WASHINGTON – Robert Johansson, chief economist for the US Dept. of Agriculture (USDA), gave a snapshot perspective of the 2018 US agricultural economy and foreign trade outlook, during the USDA’s 94th annual Agricultural Outlook Forum, in Arlington, Virginia.
“This annual forum provides an important opportunity for all of us at the USDA to discuss some of the upcoming challenges and opportunities we see on the horizon,” Johansson said.
During his presentation, Johansson focused on questions that US producers have concerning the 2018 crop year such as the farm bill and trade.
“Today’s ag economy is different from when Congress debated the last farm bill, when farm income was reaching historic levels, peaking in 2013 at more than $120 billion,” Johansson said. “Today, many producers are in a different situation. Net farm income looks likely to remain more than 50 percent in real terms below its 2013 peak for a third year in a row.”
Net farm income is expected to remain flat over the next 10 years.
Johansson noted the most recent outlook for 2018 was provided by the USDA’s Economic Revenue Service. The ERS anticipates 2018 net farm income to be even lower, with a fall to $59.5 billion.
He continued to suggest that the outlook could improve based on global economic growth, trade, weather conditions and the farm bill.

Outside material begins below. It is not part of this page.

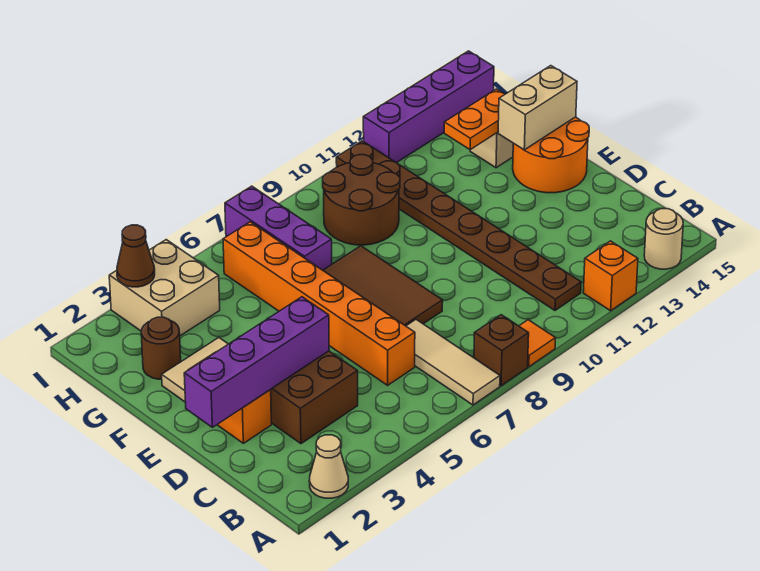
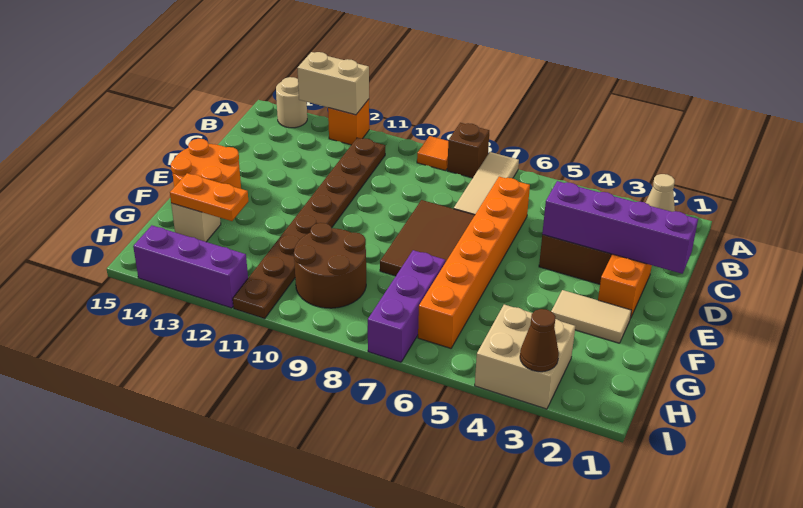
tan 1x2 brick [498,66,577,150] -> tan 1x2 brick moved to [298,52,369,115]
brown 1x1 round brick [141,317,181,379] -> none
purple 1x4 brick [363,51,494,163] -> purple 1x3 brick [133,225,248,308]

“Improved global economic growth would draw more households into the middle-class boosting overall food demand,” Johansson said. “Similarly, trading agreements can open up new markets to US producers, which would also boost demand for US products.
Johansson pointed out that weather conditions will affect global production and increase or decrease prices.
“For example, dryness in Argentina has pulled down the soybean crop, whereas beneficial rains in Brazil have pushed up estimates,” he said.
Farm policies in some countries could also affect prices. Johansson used China’s attempts to reduce artificially inflated commodity stocks as an example.
“Lastly, the new farm bill will likely look to remedy some of those gaps, with that process already begun with the recently passed Bipartisan Budget Act (BBA) of 2018,” he said.
Another focus that Johansson spoke about was foreign trade. It was noted that increasing ag trade remains a key component of future growth in the agricultural economy.
“In general, improved global economic conditions and slight weakening of the US dollar resulted in a $10.9 billion increase in fiscal year 2017 exports compared to fiscal year 2016,” he said. “Fiscal year 2018 exports are projected to near fiscal year 2017 levels, at $139.5 billion and the agricultural trade surplus is forecast to narrow slightly to $21 billion from $21.3 billion.”
According to Johansson, Free Trade Agreement (FTA) partners account for 45 percent of US ag exports, which continue to be dominated by China, Canada and Mexico. A projected $21.6 billion in US exports are expected to head to China in 2018.
“Trade will remain a critical factor, as the decline in US trade share of the last several years is expected to slow,” Johansson said. “With our aggregate farm area remaining largely constrained, production gains will be driven by increasing yields which can vary year to year.”
Johansson said the fall of US trade share in several commodities is due to the expansion of domestic ethanol production.
“For soybeans, continued area growth in South America will erode away our trade share and will be affected as well as by the need to supply growing domestic crush demand,” he said. “Russia and Ukraine have been rapidly expanding production of wheat, corn and other grains.”
Even with the increase of ag production from other nations, Johansson noted that US agricultural productivity is expected to continue increasing which should keep supply ahead of demand on average going forward.
“Much of that increase in production is being exported, keeping prices competitive for most commodities,” he said.
Looking forward, Johansson asserted that trade is a critical outlet for growing US production that can sustain farm incomes boosted by a falling dollar an improved global economic growth.
“We forecast wheat and corn prices to be higher next year, and soybeans to remain steady, with continuing strength in export demand for soybeans,” Johansson said. “However, we expect soybean acreage to reach parity with corn in 2018. The agricultural sector still faces economic stress, debt is increasing as working capital continues to fall.”